• Work to be completed: Can you return every line of the rows below word for word, changing nothing?

• Listed records:
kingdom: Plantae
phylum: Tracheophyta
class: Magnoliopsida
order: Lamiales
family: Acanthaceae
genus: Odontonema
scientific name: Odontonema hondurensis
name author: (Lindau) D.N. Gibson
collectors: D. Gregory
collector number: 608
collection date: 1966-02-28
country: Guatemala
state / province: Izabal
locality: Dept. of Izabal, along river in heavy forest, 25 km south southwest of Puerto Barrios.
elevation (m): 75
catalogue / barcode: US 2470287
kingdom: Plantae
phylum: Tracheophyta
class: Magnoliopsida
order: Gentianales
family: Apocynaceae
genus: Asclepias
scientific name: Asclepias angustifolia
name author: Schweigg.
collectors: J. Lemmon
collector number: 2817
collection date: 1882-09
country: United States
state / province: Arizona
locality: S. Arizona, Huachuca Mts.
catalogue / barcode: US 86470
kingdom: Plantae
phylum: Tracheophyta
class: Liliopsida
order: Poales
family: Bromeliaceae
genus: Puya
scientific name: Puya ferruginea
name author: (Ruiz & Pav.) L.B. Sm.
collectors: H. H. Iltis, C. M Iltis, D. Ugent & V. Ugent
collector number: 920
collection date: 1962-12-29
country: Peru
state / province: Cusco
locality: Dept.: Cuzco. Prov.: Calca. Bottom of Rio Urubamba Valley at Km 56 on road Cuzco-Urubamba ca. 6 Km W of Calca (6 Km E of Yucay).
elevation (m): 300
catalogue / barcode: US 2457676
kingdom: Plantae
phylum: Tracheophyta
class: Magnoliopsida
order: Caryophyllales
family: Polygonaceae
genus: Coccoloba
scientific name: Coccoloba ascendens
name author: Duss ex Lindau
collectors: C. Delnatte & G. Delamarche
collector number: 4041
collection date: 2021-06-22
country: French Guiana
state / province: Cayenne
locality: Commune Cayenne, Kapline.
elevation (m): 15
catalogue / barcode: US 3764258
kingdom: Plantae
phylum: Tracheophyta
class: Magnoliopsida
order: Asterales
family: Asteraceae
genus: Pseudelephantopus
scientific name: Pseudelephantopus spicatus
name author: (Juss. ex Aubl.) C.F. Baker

• In response:
kingdom: Plantae
phylum: Tracheophyta
class: Magnoliopsida
order: Lamiales
family: Acanthaceae
genus: Odontonema
scientific name: Odontonema hondurensis
name author: (Lindau) D.N. Gibson
collectors: D. Gregory
collector number: 608
collection date: 1966-02-28
country: Guatemala
state / province: Izabal
locality: Dept. of Izabal, along river in heavy forest, 25 km south southwest of Puerto Barrios.
elevation (m): 75
catalogue / barcode: US 2470287
kingdom: Plantae
phylum: Tracheophyta
class: Magnoliopsida
order: Gentianales
family: Apocynaceae
genus: Asclepias
scientific name: Asclepias angustifolia
name author: Schweigg.
collectors: J. Lemmon
collector number: 2817
collection date: 1882-09
country: United States
state / province: Arizona
locality: S. Arizona, Huachuca Mts.
catalogue / barcode: US 86470
kingdom: Plantae
phylum: Tracheophyta
class: Liliopsida
order: Poales
family: Bromeliaceae
genus: Puya
scientific name: Puya ferruginea
name author: (Ruiz & Pav.) L.B. Sm.
collectors: H. H. Iltis, C. M Iltis, D. Ugent & V. Ugent
collector number: 920
collection date: 1962-12-29
country: Peru
state / province: Cusco
locality: Dept.: Cuzco. Prov.: Calca. Bottom of Rio Urubamba Valley at Km 56 on road Cuzco-Urubamba ca. 6 Km W of Calca (6 Km E of Yucay).
elevation (m): 300
catalogue / barcode: US 2457676
kingdom: Plantae
phylum: Tracheophyta
class: Magnoliopsida
order: Caryophyllales
family: Polygonaceae
genus: Coccoloba
scientific name: Coccoloba ascendens
name author: Duss ex Lindau
collectors: C. Delnatte & G. Delamarche
collector number: 4041
collection date: 2021-06-22
country: French Guiana
state / province: Cayenne
locality: Commune Cayenne, Kapline.
elevation (m): 15
catalogue / barcode: US 3764258
kingdom: Plantae
phylum: Tracheophyta
class: Magnoliopsida
order: Asterales
family: Asteraceae
genus: Pseudelephantopus
scientific name: Pseudelephantopus spicatus
name author: (Juss. ex Aubl.) C.F. Baker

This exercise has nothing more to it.